Today's topic is about a book that my Book Club will discuss later this morning. It's one I read even before it was selected as one for our group. Shanghai Girls by Lisa See was entertaining, informative, and thought-provoking. Not bad to find a book that will cover all that.
Lisa See is an American who is part Chinese in heritage. She has explored her Chinese roots in two previous novels--Snow Flower and The Secret Fan and Peony In Love. I read the Snow Flower book but not the other one. Both books received high praise and the newest one, Shanghai Girls, also had good reviews.
This one is about two sisters, May and Pearl, who grow up in Shanghai in a privileged family. Even so, the sisters work as 'beautiful girls' modeling for photographers. Not sleazy photos but ones to sell products. Even the Chinese of that 1930's era knew that beauty is going to help sell a product. The girls father is deeply in debt from his addiction to gambling, and to pay off his huge debt, he agrees to sell his daughters to Gold Mountain men as brides. These men are Chinese who had moved to Los Angeles and become wealthy. The sisters are horrified and do all they can to avoid the marriages. Their plan to run away is thwared by the invasion of the Japanese army. They flee with their mother, still planning on never marrying the men they were sold to. But fate has other plans for them, and they soon find themselve on the way to America. They are held at a place called Angel Island, a misnomer if there ever was one! They spend months being detained before they can go to Los Angeles where they will finally live with their husbands. The book covers the next twenty years of the sisters' lives with the family they married into, life in the Chinatown of L.A.
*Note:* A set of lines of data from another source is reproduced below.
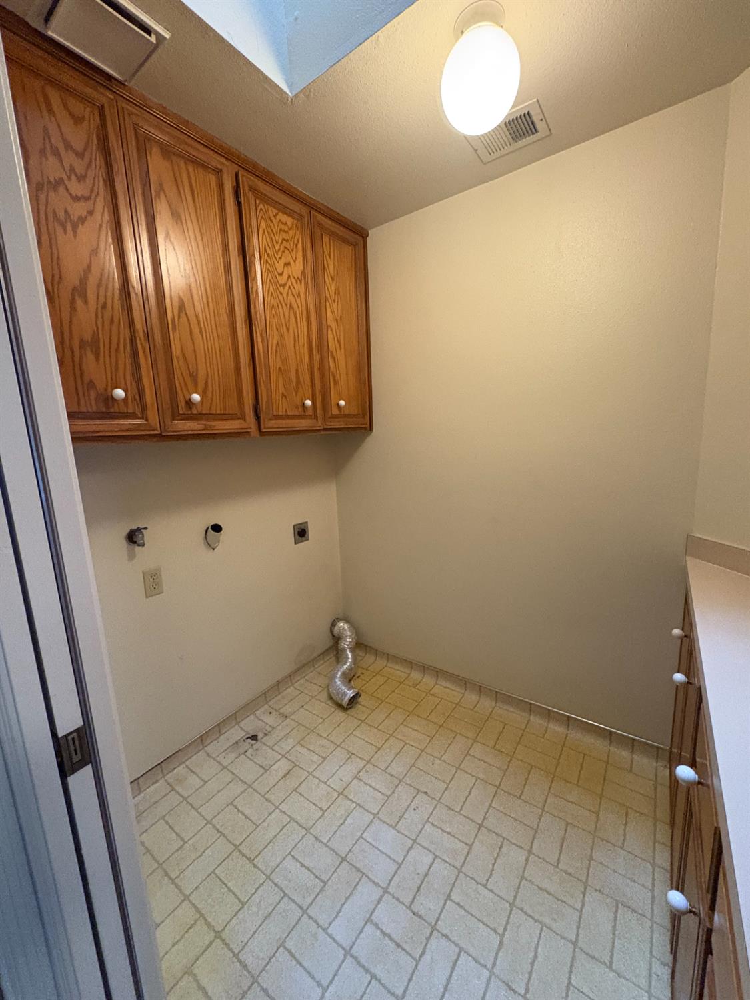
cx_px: 375
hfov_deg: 85.7
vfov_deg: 102.1
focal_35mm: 14
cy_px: 500
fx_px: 404
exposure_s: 1/60
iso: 800
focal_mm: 2.22
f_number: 2.2
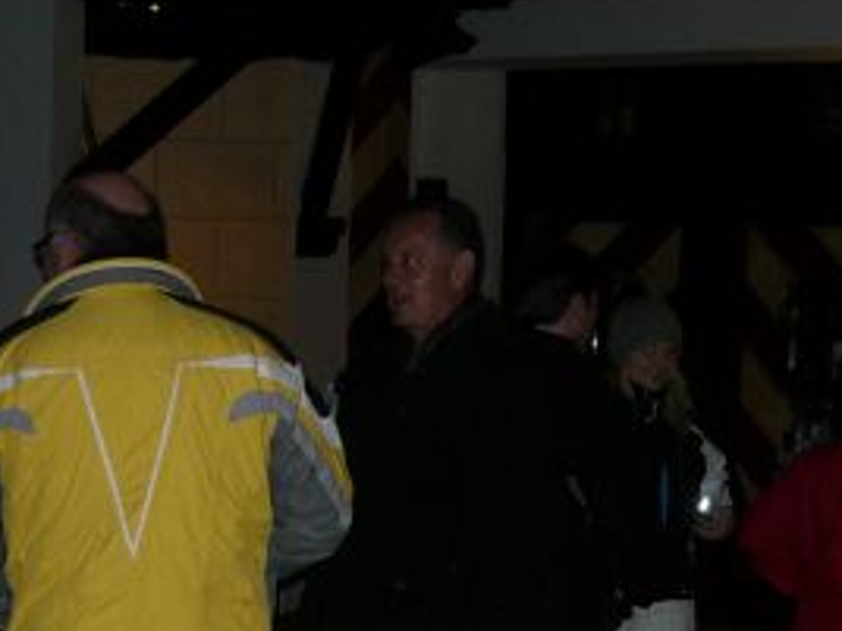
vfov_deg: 16.8
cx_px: 644
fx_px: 2068
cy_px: 684
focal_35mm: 85
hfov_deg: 22.8
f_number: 2.8
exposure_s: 1/60
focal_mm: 7.9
It's a book about the bond between sisters that never fully breaks completely, even in the harshest of times. It's about the immigrant experience of the Asian people. The history of the European immigrants coming through Ellis Island on the east coast has been written about in hundreds of books, but the Asian immigrant story has had less attention, though it is no less interesting. Racial problems were a part of the daily life of these Chinese-trying-to-become-American people.
I leanred a great deal about the history of the Asian immigration movement, and I was entertained by a very good story. Lisa See is a fine storyteller, thorough in her research, and bound to write more books that I will read. I'm definitely going to try Peony In Love next. As for now, I'm looking forward to discussing the book with the six other women in my BookClub.
Great review. This one is on my reading list.